Even though I personally do not know you Sior my hat goes off to you and come home safe and sound best wishes.
Terry


----------



## Drac (Aug 29, 2006)

terryl965 said:
			
		

> Even though I personally do not know you Sior my hat goes off to you and come home safe and sound best wishes.
> Terry


 
Let me echo what *terryl965* posted and add my wishes that you Train Hard and Stay Safe...


----------



## Sam (Aug 29, 2006)

Stay safe!! And thank you for what you are doing.


----------



## SFC JeffJ (Aug 29, 2006)

My best wishes go with him.

May I ask why he is doing this?

Jeff


----------



## Carol (Aug 29, 2006)

terryl965 said:
			
		

> Even though I personally do not know you Sior my hat goes off to you and come home safe and sound best wishes.
> Terry


 
Ditto :asian:

Good Fortune to you Mr. Witt!  

And thanks to you Sterre for posting the news


----------



## Swordlady (Aug 29, 2006)

I am also curious about the purpose of Michael's trip to Taiwan.

Best of luck to you, sir.  Train hard, and please come back home safe.  :asian:


----------



## matt.m (Aug 29, 2006)

Good luck and godspeed.  But why?


----------



## KenpoSterre (Aug 30, 2006)

he is going into war and fighting. It has not been on the knews but in Taiwan there has been alot of war going on. Its not a great place to be. THere are many violent outbreaks.


----------



## Drac (Aug 31, 2006)

matt.m said:
			
		

> Good luck and godspeed. But why?


 
What he said.. Why???


----------



## Swordlady (Sep 1, 2006)

KenpoSterre said:
			
		

> he is going into war and fighting. It has not been on the knews but in Taiwan there has been alot of war going on. Its not a great place to be. THere are many violent outbreaks.

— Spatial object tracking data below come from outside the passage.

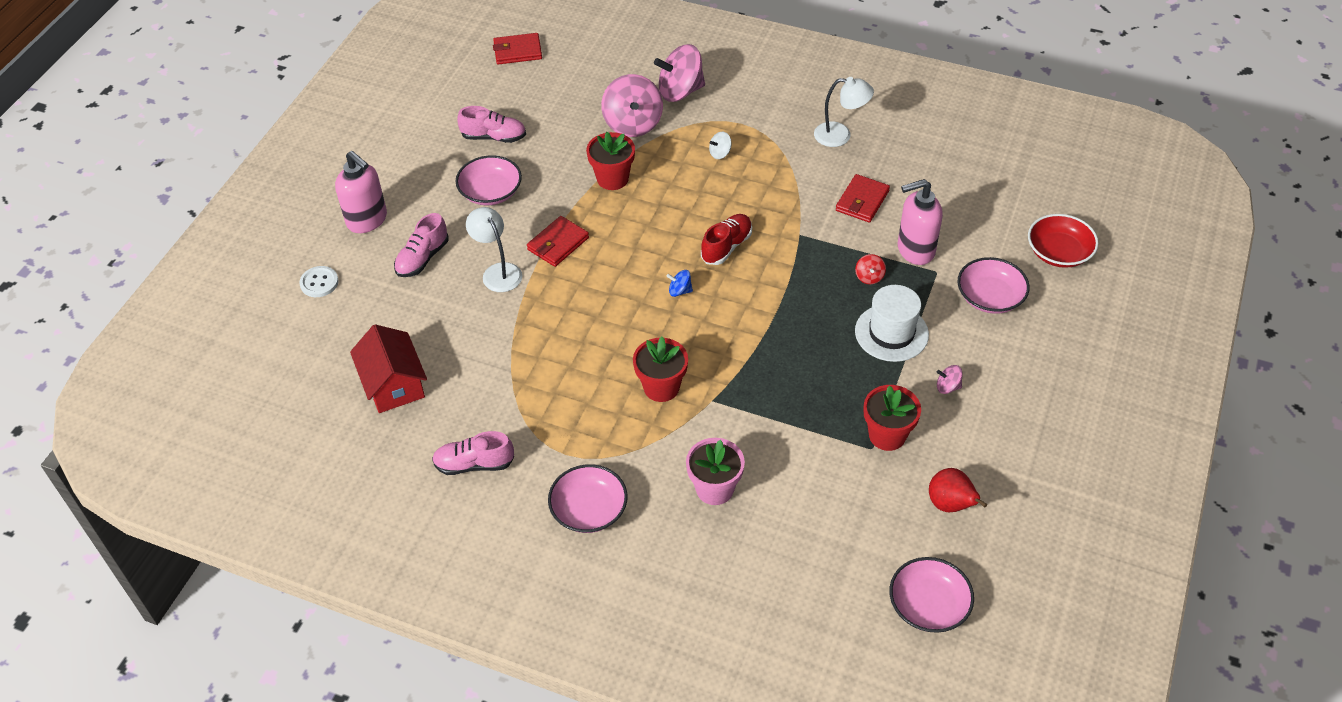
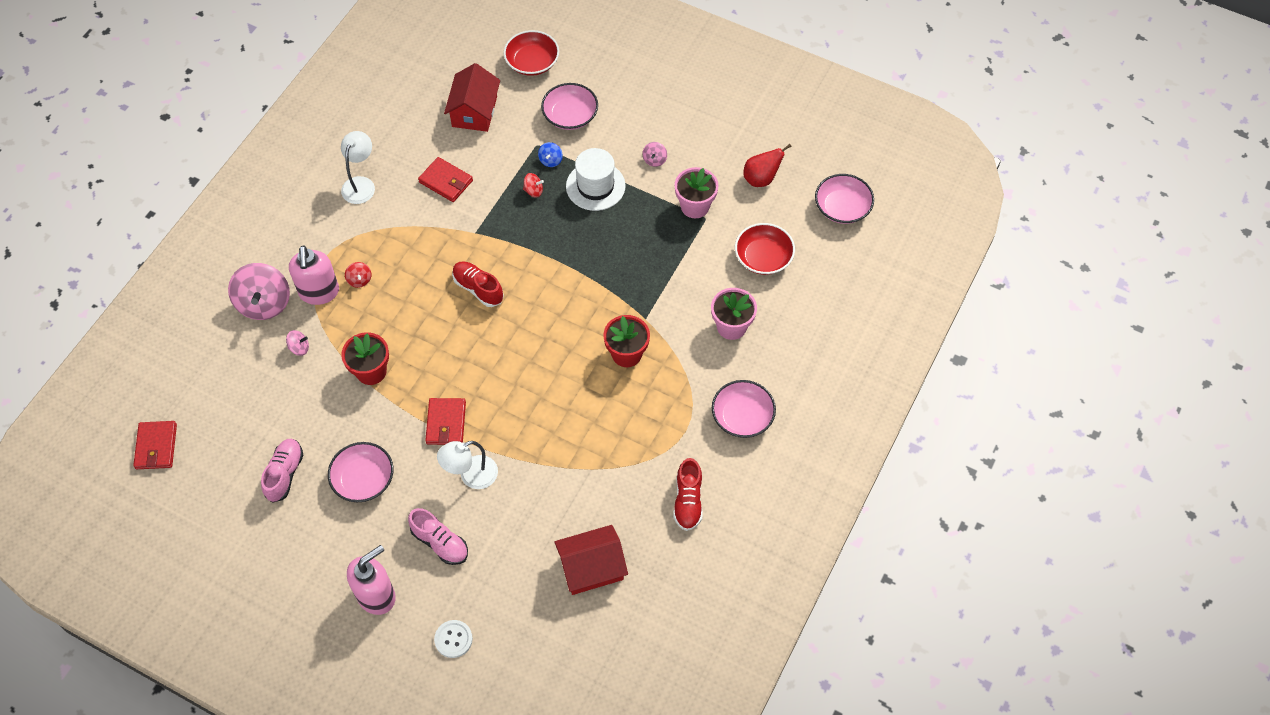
camera: 85 degrees left, 10 degrees up
(474, 464) = (688, 501): pink shoe -> red shoe
(558, 244) = (446, 423): red wallet -> red wallet turned 45 degrees clockwise
(633, 124) = (299, 348): pink spinning top -> pink spinning top, size x0.45
(680, 291) = (523, 330): blue spinning top -> blue spinning top (550, 160)
(720, 153) = (359, 280): white spinning top -> red spinning top
(825, 516) = (763, 257): none -> red bowl
(887, 435) = (695, 206): red flower pot -> pink flower pot
(915, 250) = (510, 154): pink soap dispenser -> pink soap dispenser (319, 292)
(967, 211) = (474, 111): none -> red house

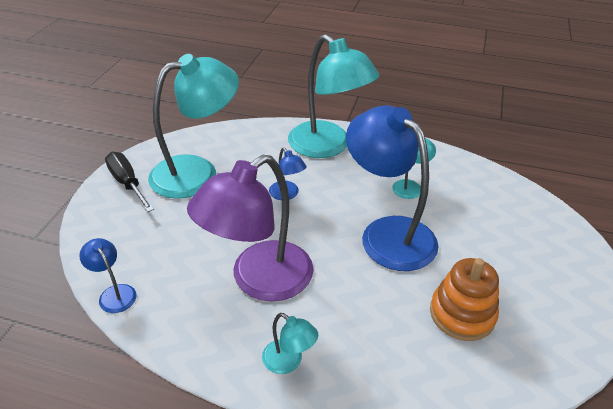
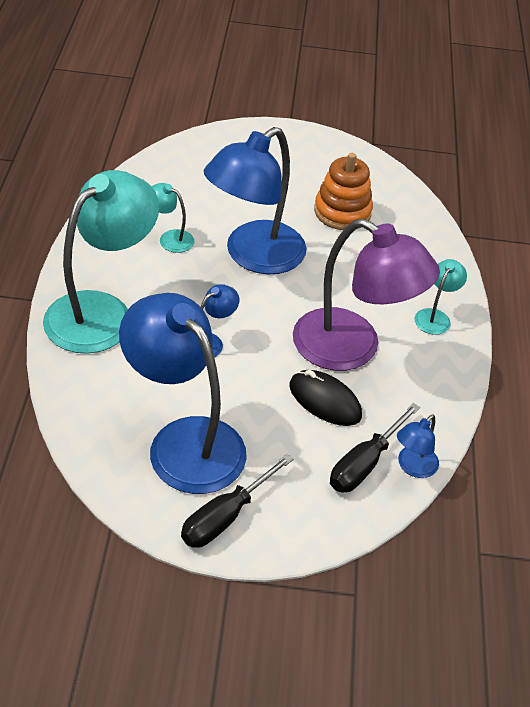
camera: 105 degrees left, 5 degrees up
(133, 263) = (365, 463): none -> black screwdriver
(197, 172) = (184, 441): turquoise lamp -> blue lamp
(206, 250) = (325, 401): none -> black mouse

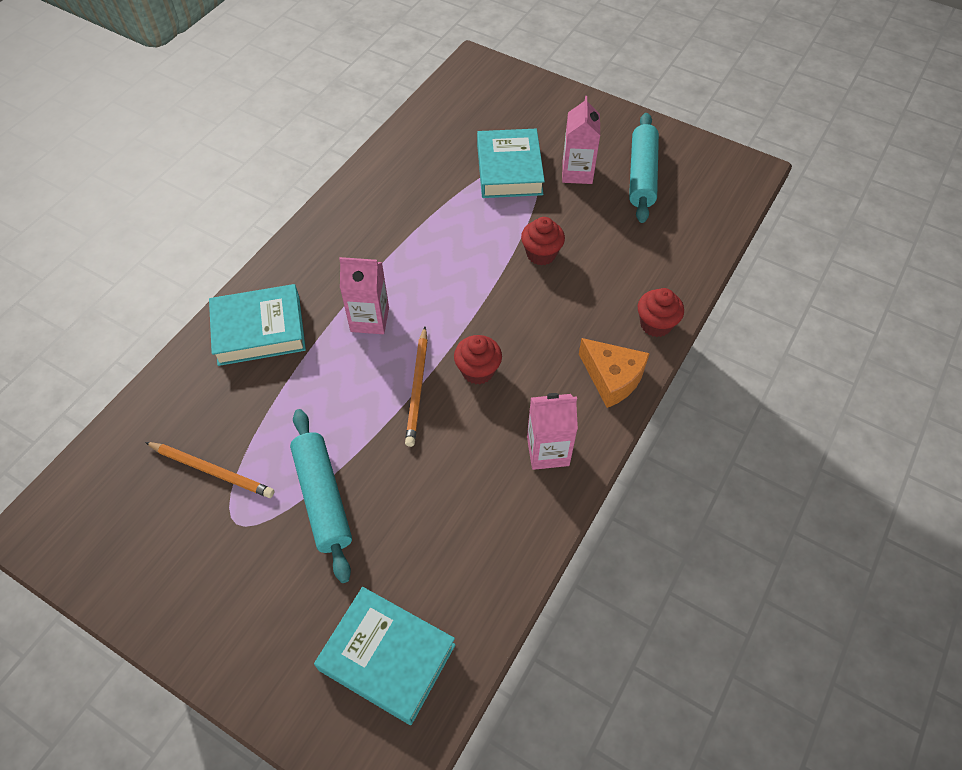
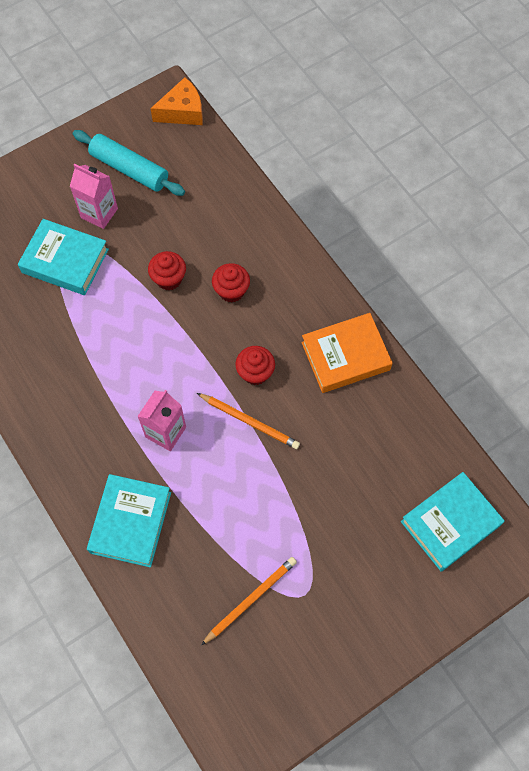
camera: 65 degrees left, 10 degrees up
(323, 498) = (312, 524): turquoise rolling pin -> none
(548, 451) = (345, 356): pink carton -> orange book
(612, 378) = (307, 286): orange cheese -> orange cheese (182, 111)
(655, 324) = (276, 234): red cupcake -> red cupcake (231, 291)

Sterre, is he going as a member of the U.S. armed forces, or as part of a private security force?  And how did he get involved with Taiwan's internal affairs?


----------



## Drac (Sep 1, 2006)

Swordlady said:
			
		

> is he going as a member of the U.S. armed forces, or as part of a private security force?


 
Ya beat me to asking that....Good question...


----------



## HKphooey (Sep 1, 2006)

Here is a website for an organization which monitors conflicts around the world.

http://www.crisisgroup.org/home/index.cfm?id=1179&l=1


----------



## Brad Dunne (Sep 8, 2006)

I wouldn't think the U.S. Military is going to be envolved in a Taiwan struggle, they have more than enough on their plate as it is, so I am assuming that this must be a contracted security force being assembled.  My thinking is that he's going into the lion's den and there is no real backup to either assist or save him if things get totally on a war like footing. I wish him well, but I think he should re-think his position on this situation.


----------



## KenpoSterre (Sep 8, 2006)

too late. hes already in taiwan going under training and will go into the forces pretty soon.


----------



## KenpoSterre (Sep 8, 2006)

he is doing it to help the country and for the benefits...college for three children, money, dental care, health care for his children. He has to do it. thank-you for the well wishes.


----------



## John Brewer (Sep 8, 2006)

My thoughts and prayers are with him.


----------



## lkenpo (Sep 21, 2006)

Good luck and stay safe


----------